There was female boxing in the 1904 Olympics so it is not a sport new to women although it was only in 2012 it made a comeback to the Olympic arena. Women boxing divides opinion more than most sports and indeed the most difficult thing I have found is some people’s response when I say I am training and taking part in a white-collar boxing match. I guess it is not what would be expected from a model and an ex Miss Northern Ireland! Its an intense physical and psychological discipline which involves the ability to overcome fear and anger. It’s about control and skill, outscoring and outclassing your opponent, a physical game of chess. Its by no means a soft sport and you have got to have guts to go in the ring and throw a punch and receive one. The training works and conditions every muscle including the heart and the lungs, and challenges cognitive functioning by keeping the mind sharp and engaged. For those not wanting to step into a ring the training itself is the most exhilarating way to workout combined with a sense of accomplishment and empowerment.

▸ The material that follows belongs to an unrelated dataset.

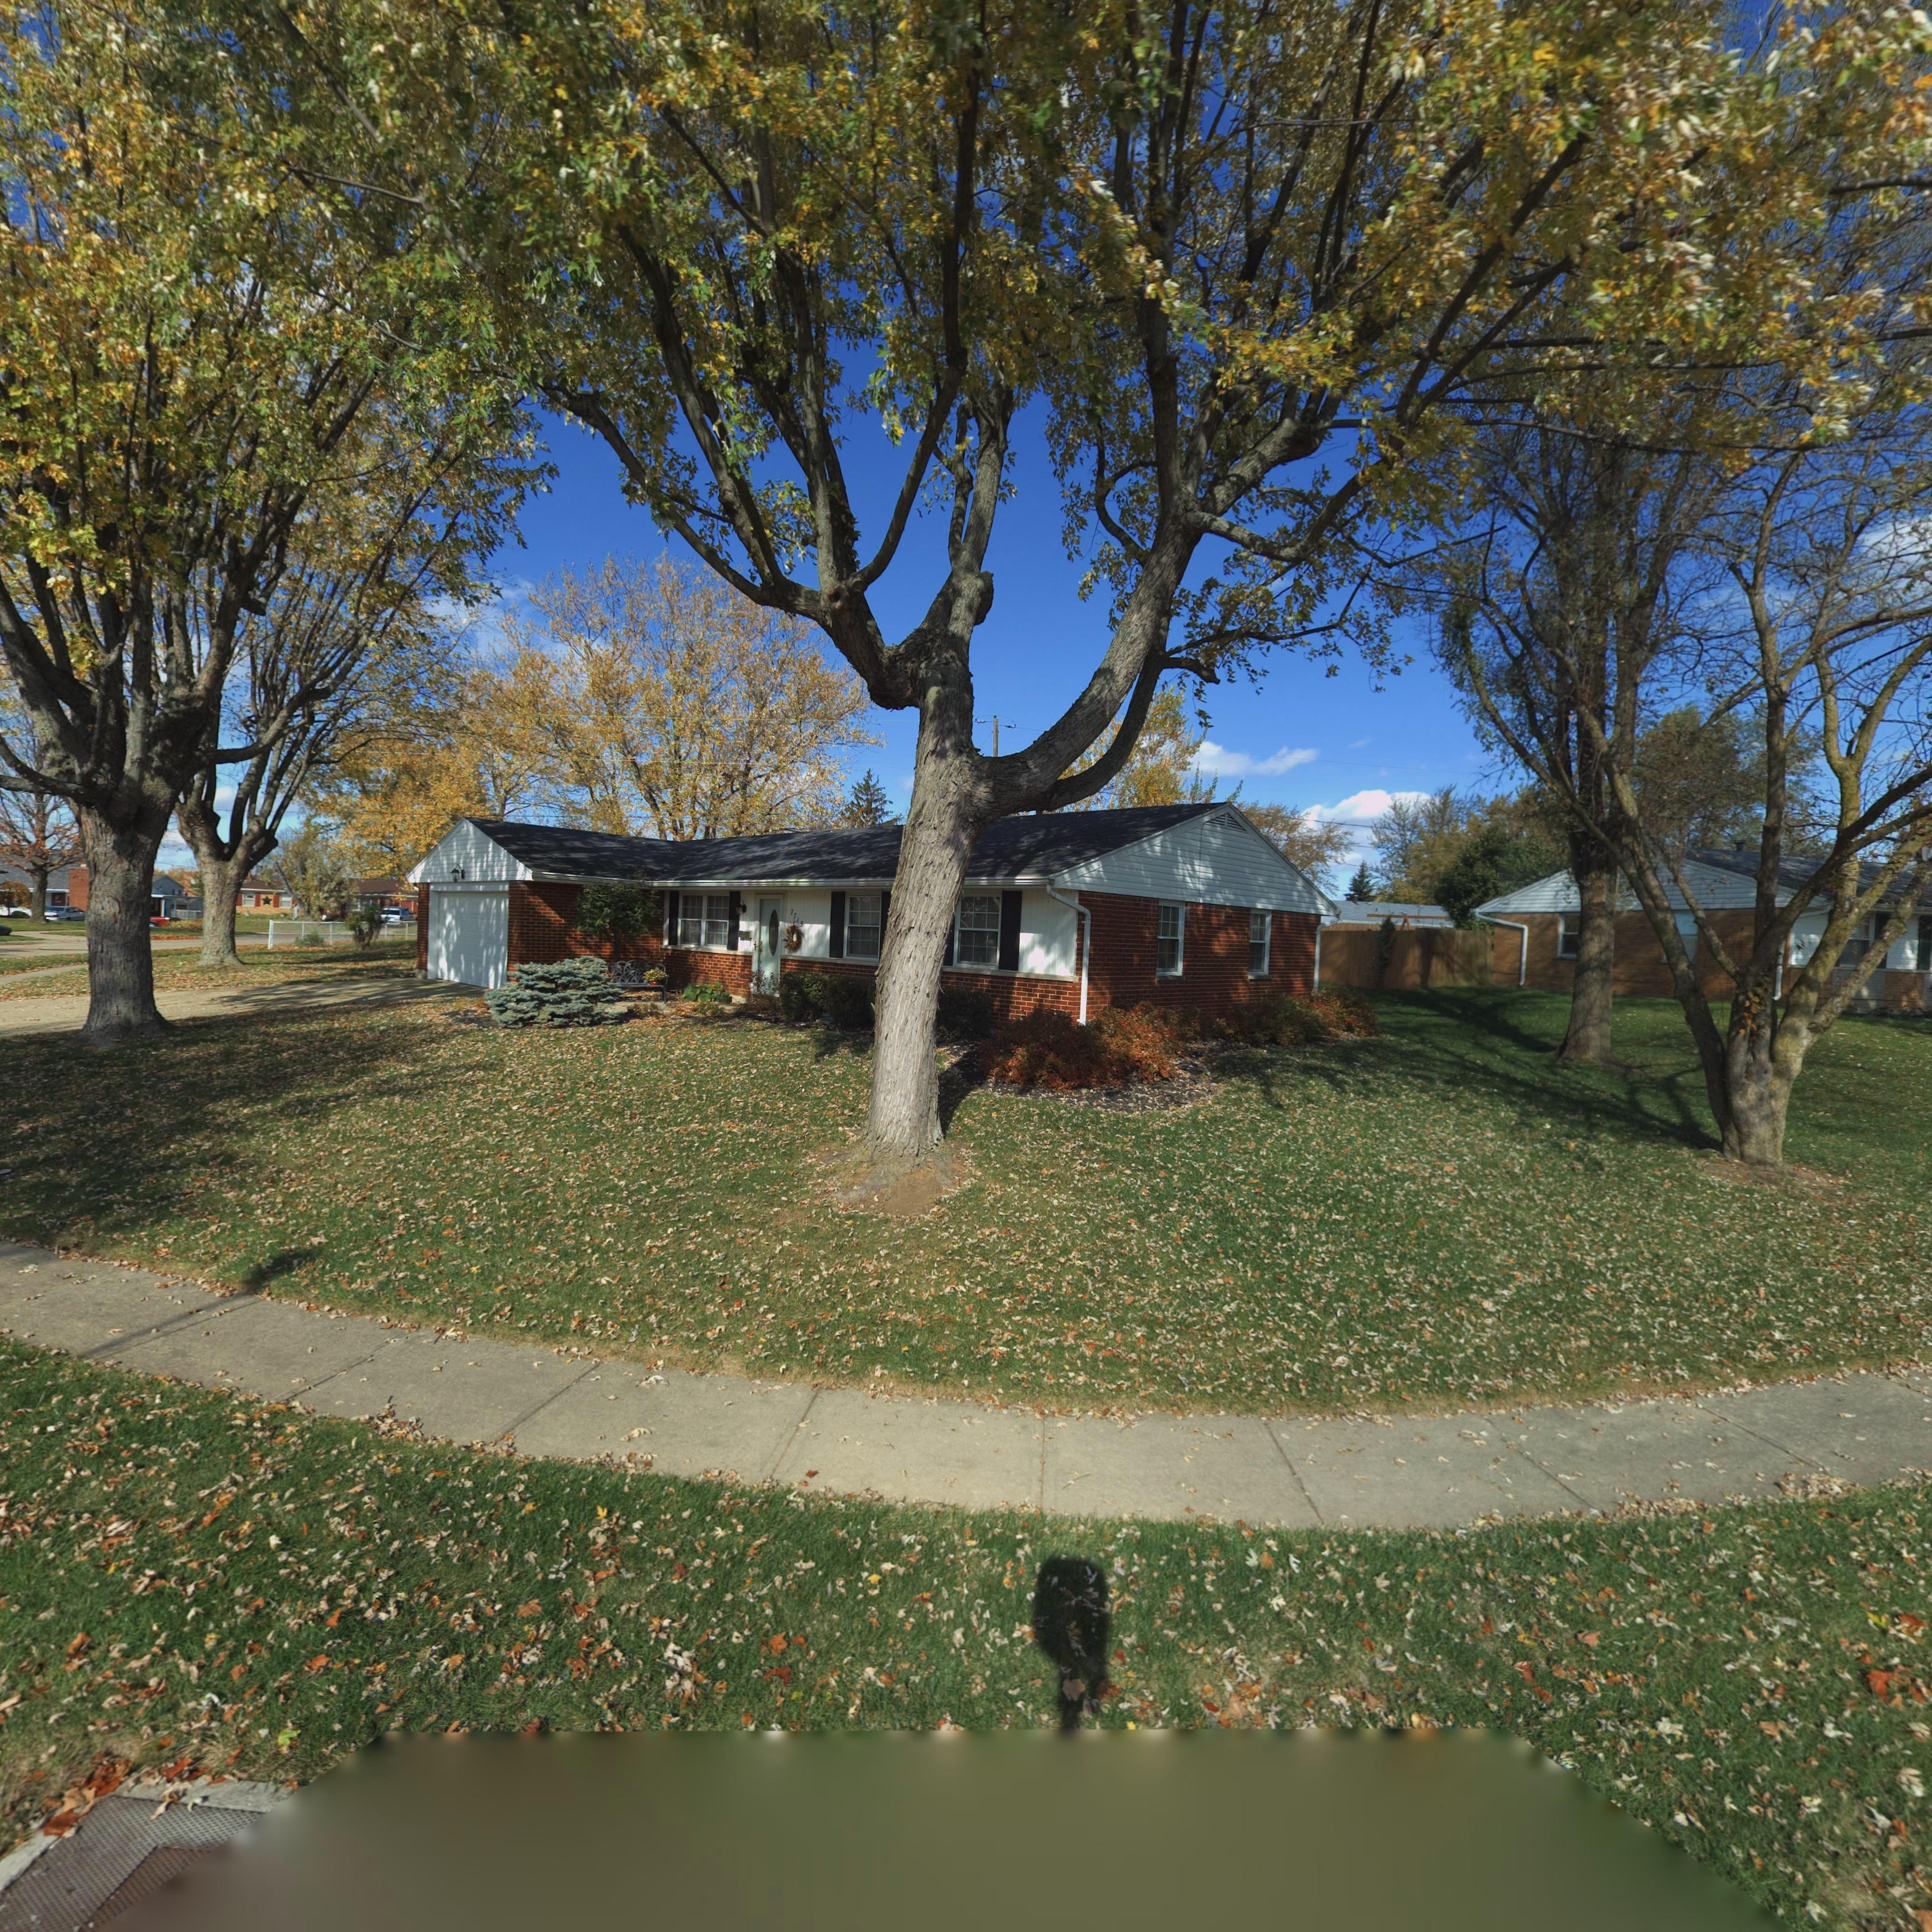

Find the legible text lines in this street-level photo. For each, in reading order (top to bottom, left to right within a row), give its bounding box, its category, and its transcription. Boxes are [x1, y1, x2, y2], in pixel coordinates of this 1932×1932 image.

[790, 908, 803, 928] StreetNumber: 7715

I started training a month ago at KX, managed by Gideon and my program overseen by the watchful eye of Lawrence, hard nosed boxing training with Carlos and Scott and strength and conditioning with the dream team in the gym. The support of KX has been fundamental to keep me walking on this road, when the alarm jolts me from slumber and I roll over aware of every muscle, I only have to think of the people who support, push and believe.
It’s tough to train solo, so having expert eyes making sure posture, position and the routine is perfect, fuels confidence and promotes growth. Everyday I am stronger, fitter, faster; everyday closer to the 12TH September and everyday a day closer to be ready to walk into the ring as a boxer fighting for a cause.